“What did I learn today?”: On writing and self-reflection

Over four years ago I wrote a post in this blog with the title “What did I learn today?” (blog post written in Spanish). I started asking myself that question back then as a way of reflecting about my days at work. It was a period when I was embarking on a new career, so learning every day was an indication that I was making progress. But it was also a way of making sense of everything, as it very often felt I was just overwhelmed by the influx of things coming my way, and not actually absorbing any of it to be able to reuse it. I wrote the question on a notebook (paper, just the way I like it). Slowly the question started evolving into a wider set of questions used depending on the occasion: What did I enjoy today? How did I contribute today? What is making me feel frustrated? Why am I so positive?

My work notebooks

Doing this exercise helped me feel more relaxed. In the majority of the situations, I had the answers. I just had to take the time to reflect and find them. It also helped me plan, reducing anxiety in the process. It generated new questions, giving me purpose, keeping me engaged. If I did not have the answers, at least I started a thought process that would take me to them.
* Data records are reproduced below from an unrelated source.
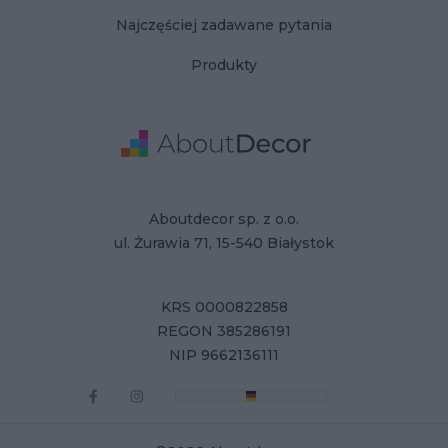
Najczęściej zadawane pytania
Produkty
Adres
Dane Firmy
Aboutdecor sp. z o.o.
ul. Żurawia 71, 15-540 Białystok
KRS 0000822858
REGON 385286191
NIP 9662136111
To date I keep on doing this. Sometimes monthly. Other periods daily. Mostly weekly. I still feel there is a lot of change in my life, and chaos comes and goes. It seems I like this constant change.

Being able to stop and reflect allows me to keep this lifestyle of change, without burning out in the process. It allows me to understand that even if I have not reached a goal, I have made progress towards it. It also warns me if I have stopped or slowed down on something I want faster. But it also tells me if I am biting more than I can chew. So it allows me to select what to keep and what to quit.

I do this in all areas of my life. I reflect about how my body is feeling, how is my relationship going, how are things with the family. Sometimes is just verbosity, because all I need is to vent out emotions, ideas or questions that have been keeping me trapped in my own head; other times is a very structural analysis of options, where I use rating systems and tables to make a decision. Each one when needed, and as it best feels.

Here are some tips to encourage this process of self-reflection, based on my own experience:

  1. Keep white spaces/pens/paper to write in the areas where you spend time working or reading or just chilling. For example:
    • A notebook on your desk or night table
    • A whiteboard (I have one at home)
    • Sticky notes
  2. Don’t let those moments of doubt, inspiration or eureka get lost in your thoughts:
    • Use Google Keep or Evernote to keep thoughts synced
    • User your phone memo app (if no internet)
    • Keep a notepad or other document type of app with a new file open in your browser tabs
  3. Book time in your calendar to remind you to take time to reflect and to actually do it
  4. Re-read stuff you have written in the past. It teaches you about who you were and who you’ve become (or if you haven’t changed that much, too) 🙂

Reflect. Be happy. Don’t ruin other people in the process.